TO DO ▸ Only the lines below starting at the one containing "Foto bewerten" and ending at the one containing "quand les biens" belong in the answer, each copied exactly.

--- RECORD EXCERPTS Enclosed Below ---

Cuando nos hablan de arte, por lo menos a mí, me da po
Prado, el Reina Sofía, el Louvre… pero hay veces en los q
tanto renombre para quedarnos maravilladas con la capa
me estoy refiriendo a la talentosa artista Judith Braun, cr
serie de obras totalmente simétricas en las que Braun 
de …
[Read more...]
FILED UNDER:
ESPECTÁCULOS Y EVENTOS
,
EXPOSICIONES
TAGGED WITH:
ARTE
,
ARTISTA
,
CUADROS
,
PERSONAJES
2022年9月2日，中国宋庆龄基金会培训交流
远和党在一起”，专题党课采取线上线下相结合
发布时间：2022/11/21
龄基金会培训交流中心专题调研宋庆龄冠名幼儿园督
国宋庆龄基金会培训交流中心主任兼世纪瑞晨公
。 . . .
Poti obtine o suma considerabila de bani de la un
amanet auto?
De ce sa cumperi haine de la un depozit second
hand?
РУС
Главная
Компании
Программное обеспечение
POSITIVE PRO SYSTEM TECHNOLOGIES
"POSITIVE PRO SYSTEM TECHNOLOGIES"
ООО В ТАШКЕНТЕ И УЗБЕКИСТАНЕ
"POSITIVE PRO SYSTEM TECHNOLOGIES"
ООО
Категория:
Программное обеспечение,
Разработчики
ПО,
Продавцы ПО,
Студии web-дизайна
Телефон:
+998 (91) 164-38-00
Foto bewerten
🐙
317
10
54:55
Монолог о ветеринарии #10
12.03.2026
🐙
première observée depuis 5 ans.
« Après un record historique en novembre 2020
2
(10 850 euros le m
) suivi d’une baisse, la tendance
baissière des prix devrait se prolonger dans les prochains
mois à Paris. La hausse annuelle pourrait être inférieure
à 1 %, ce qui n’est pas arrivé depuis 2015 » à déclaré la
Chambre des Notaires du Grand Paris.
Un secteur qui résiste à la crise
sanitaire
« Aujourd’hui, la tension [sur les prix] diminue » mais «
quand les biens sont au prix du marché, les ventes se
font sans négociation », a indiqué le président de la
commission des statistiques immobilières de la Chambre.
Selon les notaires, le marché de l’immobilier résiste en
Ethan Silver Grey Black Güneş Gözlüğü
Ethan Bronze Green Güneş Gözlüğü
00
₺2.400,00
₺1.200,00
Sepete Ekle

--- End of Enclosed RECORD EXCERPTS ---

WRITTEN REPLY ▸
Foto bewerten
🐙
317
10
54:55
Монолог о ветеринарии #10
12.03.2026
🐙
première observée depuis 5 ans.
« Après un record historique en novembre 2020
2
(10 850 euros le m
) suivi d’une baisse, la tendance
baissière des prix devrait se prolonger dans les prochains
mois à Paris. La hausse annuelle pourrait être inférieure
à 1 %, ce qui n’est pas arrivé depuis 2015 » à déclaré la
Chambre des Notaires du Grand Paris.
Un secteur qui résiste à la crise
sanitaire
« Aujourd’hui, la tension [sur les prix] diminue » mais «
quand les biens sont au prix du marché, les ventes se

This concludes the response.